FAO and WTO aim to improve small-scale producer access to international markets

Related tags Globalization Codex alimentarius

Helping small-scale farmers and producers in developing countries to access the global marketplace can help to boost nutrition and development, say the UN Food and Agriculture Organisation (FAO) and the World Trade Organisation (WTO).

The two international bodies are set to strengthen cooperation to promote international food trade and safety in ways that improve peoples' nutrition and allow small-scale producers to have better access to international agriculture markets.

FAO Director-General Graziano da Silva warned that failure to reach a balanced solution on issues relating to production and trade of agricultural products could derail the international community's recently agreed sustainable development goal to eradicate world hunger.

During an event​ at the UN food agency's headquarters, WTO Director-General Roberto Azevêdo added that small-scale producers in developing countries must access world markets.

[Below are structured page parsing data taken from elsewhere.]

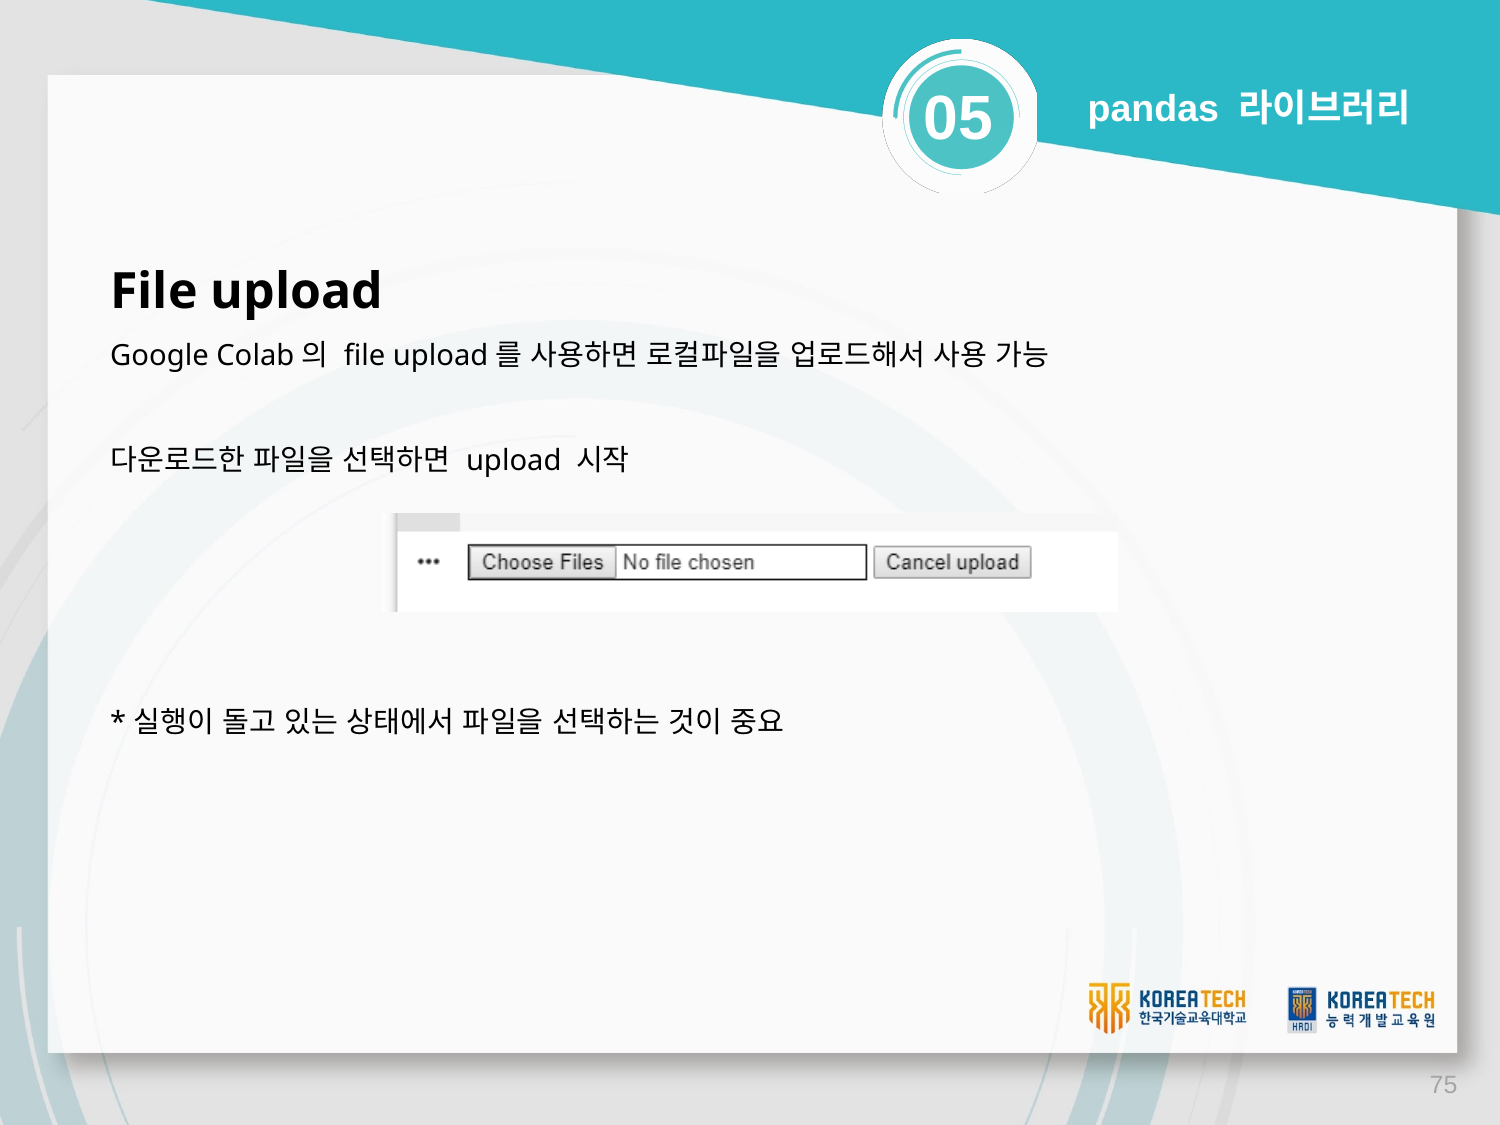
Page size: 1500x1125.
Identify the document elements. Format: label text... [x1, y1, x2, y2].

text_box pandas 라이브러리 [1054, 53, 1445, 161]
picture [0, 0, 1500, 1125]
slide_number 75 [1225, 1053, 1473, 1114]
text_box File upload Google Colab의 file upload를 사용하면 로컬파일을 업로드해서 사용 가능 다운로드한 파일을 선택하면 upload 시작 *실행이 돌고 있는 상태에서 파일을 선택하는 것이 중요 [95, 221, 1389, 941]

"We seek to ensure that the global trading system works for all, that it is fair and balanced,"​ said Azevêdo – adding that trading systems must work in a way "which supports growth and development and allows people to access the goods and services that they need.”

"When I visit developing countries, especially in Africa...business people tell me about the difficulties they face in meeting the required standards,"​ the WTO Director-General said, adding that it is essential to provide capacity building for producers in developing countries – an area of work where the WTO and FAO are seeking to deepen collaboration.

"We look forward to ensuring fair trade of agricultural and food products through this stronger (FAO-WTO) cooperation,"​ said Graziano da Silva.

"On the one hand trade is likely to play an increasing role in meeting the growing demand from food-deficit countries. On the other hand, greater trade openness may undermine the capacity of local people to produce their own food,"​ the FAO Director-General added.

Strengthened cooperation

Graziano da Silva and Azevêdo both noted that the closer working relationship includes deepening their collaboration on trade and food safety, including a joint publication in 2016 which would deal with sanitary and phyto-sanitary (SPS) measures that curb the spread of plant and animal diseases during the transport for trade of agricultural products.

Other areas where the two organizations are seeking to reinforce their joint efforts include the Standards and Trade Development Facility (STDF), capacity development initiatives to assist countries in the implementation of the Codex Alimentarius or which develops harmonised international food standards that protect consumer health and promote fair practices in food trade, and country level assistance to facilitate trade in safe and nutritious food.